## What needs to be done
Among the entries below, one line contains "chen Föderation zusammenschloß." and another contains "stawiania konstrukcji i". Transcribe those two lines and every line between them, exactly.

[Saved entries]

=-=-=-=-=

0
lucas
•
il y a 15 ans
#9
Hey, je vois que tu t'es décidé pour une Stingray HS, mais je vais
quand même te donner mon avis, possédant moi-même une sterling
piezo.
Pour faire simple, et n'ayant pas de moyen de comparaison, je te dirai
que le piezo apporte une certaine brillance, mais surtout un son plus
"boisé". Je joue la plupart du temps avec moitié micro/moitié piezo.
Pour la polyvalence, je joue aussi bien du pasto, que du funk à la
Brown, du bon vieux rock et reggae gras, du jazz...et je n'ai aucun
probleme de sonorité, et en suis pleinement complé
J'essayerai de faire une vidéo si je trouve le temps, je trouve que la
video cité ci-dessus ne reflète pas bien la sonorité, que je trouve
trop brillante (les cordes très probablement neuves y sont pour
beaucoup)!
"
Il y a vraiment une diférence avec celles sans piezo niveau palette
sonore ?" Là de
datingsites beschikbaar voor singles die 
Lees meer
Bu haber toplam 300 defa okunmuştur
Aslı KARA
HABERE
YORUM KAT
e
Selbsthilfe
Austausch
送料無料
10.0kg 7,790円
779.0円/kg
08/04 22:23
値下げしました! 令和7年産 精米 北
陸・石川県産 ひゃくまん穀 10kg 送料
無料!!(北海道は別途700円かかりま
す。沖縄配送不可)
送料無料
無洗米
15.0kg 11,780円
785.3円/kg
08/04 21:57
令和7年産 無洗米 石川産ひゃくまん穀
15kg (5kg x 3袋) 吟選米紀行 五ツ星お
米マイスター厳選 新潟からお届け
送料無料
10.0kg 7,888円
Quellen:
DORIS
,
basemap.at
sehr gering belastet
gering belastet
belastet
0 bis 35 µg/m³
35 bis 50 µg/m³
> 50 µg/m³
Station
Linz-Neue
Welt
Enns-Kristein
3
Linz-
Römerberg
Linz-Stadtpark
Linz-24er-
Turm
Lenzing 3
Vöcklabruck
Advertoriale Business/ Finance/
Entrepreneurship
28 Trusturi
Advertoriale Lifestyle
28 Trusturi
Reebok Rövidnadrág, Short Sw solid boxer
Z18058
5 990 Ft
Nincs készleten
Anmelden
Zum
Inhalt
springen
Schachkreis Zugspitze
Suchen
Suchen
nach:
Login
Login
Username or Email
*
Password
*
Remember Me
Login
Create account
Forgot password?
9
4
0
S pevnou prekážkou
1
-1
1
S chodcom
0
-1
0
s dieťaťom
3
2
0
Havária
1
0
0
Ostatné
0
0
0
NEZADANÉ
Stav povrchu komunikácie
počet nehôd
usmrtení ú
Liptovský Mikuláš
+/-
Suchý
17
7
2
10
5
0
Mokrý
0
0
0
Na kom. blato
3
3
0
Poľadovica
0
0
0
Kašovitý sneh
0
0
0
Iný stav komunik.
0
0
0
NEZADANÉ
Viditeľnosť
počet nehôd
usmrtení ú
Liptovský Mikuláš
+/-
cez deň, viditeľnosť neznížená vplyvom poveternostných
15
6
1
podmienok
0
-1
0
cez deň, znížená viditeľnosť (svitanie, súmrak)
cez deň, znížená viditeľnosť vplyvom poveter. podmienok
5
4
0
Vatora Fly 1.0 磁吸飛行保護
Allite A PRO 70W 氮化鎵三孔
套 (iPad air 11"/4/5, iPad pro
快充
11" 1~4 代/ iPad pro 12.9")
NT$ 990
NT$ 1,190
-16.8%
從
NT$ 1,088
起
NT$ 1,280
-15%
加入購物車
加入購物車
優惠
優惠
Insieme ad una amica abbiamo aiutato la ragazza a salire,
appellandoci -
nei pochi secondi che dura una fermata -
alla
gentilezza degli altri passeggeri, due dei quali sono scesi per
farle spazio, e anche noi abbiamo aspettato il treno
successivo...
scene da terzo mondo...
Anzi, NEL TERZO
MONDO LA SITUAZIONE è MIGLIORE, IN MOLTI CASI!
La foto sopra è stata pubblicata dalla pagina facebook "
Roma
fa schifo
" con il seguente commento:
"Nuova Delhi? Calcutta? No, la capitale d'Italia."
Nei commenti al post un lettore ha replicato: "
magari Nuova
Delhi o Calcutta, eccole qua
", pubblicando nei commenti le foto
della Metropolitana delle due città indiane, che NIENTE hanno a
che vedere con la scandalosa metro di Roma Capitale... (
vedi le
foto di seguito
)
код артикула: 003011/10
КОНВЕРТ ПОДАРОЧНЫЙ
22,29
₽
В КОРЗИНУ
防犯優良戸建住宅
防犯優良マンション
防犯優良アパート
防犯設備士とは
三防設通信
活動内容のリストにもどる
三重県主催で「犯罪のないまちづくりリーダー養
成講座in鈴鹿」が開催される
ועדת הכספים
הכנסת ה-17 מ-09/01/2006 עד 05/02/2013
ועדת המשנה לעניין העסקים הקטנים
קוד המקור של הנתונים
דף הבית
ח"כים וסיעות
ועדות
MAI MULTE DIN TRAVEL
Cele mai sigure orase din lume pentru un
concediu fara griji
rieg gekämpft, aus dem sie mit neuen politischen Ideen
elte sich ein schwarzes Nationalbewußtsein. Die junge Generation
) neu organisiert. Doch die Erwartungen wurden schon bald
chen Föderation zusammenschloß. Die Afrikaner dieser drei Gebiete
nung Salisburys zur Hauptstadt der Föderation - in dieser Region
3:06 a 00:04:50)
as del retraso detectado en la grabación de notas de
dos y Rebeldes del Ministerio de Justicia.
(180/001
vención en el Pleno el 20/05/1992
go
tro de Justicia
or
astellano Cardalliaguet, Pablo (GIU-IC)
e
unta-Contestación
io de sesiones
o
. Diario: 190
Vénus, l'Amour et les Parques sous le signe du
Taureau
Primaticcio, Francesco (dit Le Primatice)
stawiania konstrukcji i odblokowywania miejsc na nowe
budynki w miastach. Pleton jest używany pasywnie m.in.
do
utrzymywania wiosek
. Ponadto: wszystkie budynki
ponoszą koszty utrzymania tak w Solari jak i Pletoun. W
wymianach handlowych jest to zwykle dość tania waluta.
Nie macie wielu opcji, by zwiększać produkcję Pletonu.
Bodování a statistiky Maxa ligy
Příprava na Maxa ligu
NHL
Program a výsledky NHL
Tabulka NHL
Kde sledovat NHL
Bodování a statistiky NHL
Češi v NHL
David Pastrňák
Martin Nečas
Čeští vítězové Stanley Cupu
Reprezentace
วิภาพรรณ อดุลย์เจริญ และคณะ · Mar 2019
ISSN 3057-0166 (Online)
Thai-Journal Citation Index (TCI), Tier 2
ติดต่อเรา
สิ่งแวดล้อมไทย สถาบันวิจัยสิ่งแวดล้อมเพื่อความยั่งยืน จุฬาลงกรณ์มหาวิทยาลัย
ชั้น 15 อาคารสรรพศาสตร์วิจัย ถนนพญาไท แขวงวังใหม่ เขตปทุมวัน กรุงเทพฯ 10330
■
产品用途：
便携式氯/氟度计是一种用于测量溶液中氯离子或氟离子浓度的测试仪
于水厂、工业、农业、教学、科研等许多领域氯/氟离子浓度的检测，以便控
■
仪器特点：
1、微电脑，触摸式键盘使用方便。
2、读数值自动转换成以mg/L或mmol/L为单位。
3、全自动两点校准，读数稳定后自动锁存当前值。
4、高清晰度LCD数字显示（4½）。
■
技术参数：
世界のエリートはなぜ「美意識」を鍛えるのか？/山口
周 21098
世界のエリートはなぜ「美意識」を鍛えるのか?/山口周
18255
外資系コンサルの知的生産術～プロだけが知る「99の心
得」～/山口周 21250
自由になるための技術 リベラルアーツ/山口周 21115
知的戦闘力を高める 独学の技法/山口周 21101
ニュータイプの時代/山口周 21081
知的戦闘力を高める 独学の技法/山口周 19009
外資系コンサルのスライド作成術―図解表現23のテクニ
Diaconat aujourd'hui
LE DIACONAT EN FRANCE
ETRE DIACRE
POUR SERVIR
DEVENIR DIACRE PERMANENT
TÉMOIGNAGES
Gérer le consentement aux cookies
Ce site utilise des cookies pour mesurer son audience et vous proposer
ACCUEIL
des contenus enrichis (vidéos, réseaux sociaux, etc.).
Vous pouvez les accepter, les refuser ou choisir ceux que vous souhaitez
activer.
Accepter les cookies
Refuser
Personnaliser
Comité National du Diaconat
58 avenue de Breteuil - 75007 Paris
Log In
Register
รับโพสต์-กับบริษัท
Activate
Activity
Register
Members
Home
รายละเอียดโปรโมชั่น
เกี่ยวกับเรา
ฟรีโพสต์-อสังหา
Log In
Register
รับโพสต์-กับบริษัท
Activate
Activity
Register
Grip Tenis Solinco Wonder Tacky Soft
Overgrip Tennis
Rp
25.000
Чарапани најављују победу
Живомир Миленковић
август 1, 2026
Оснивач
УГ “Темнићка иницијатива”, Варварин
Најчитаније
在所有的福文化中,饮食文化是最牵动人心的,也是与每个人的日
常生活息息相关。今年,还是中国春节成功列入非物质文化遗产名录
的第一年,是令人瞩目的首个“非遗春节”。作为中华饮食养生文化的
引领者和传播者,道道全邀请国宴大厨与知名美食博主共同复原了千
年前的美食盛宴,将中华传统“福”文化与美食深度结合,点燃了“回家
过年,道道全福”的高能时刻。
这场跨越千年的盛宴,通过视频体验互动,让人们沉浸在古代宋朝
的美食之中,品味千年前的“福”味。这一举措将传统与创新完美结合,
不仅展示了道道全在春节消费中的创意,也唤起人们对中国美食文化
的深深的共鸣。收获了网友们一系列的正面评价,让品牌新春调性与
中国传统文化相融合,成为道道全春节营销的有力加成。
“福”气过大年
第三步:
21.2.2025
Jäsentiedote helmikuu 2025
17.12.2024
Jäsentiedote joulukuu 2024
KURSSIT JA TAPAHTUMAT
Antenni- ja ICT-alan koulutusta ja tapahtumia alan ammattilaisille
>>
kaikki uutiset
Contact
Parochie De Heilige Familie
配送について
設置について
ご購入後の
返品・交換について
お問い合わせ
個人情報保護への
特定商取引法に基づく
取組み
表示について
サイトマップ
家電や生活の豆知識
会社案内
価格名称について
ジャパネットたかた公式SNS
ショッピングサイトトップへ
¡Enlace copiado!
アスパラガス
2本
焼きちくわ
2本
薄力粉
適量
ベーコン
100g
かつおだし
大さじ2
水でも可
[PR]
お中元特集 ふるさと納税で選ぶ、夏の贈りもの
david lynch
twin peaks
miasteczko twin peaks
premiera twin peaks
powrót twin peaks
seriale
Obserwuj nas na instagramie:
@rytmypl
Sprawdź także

=-=-=-=-=

## Solved exercise
chen Föderation zusammenschloß. Die Afrikaner dieser drei Gebiete
nung Salisburys zur Hauptstadt der Föderation - in dieser Region
3:06 a 00:04:50)
as del retraso detectado en la grabación de notas de
dos y Rebeldes del Ministerio de Justicia.
(180/001
vención en el Pleno el 20/05/1992
go
tro de Justicia
or
astellano Cardalliaguet, Pablo (GIU-IC)
e
unta-Contestación
io de sesiones
o
. Diario: 190
Vénus, l'Amour et les Parques sous le signe du
Taureau
Primaticcio, Francesco (dit Le Primatice)
stawiania konstrukcji i odblokowywania miejsc na nowe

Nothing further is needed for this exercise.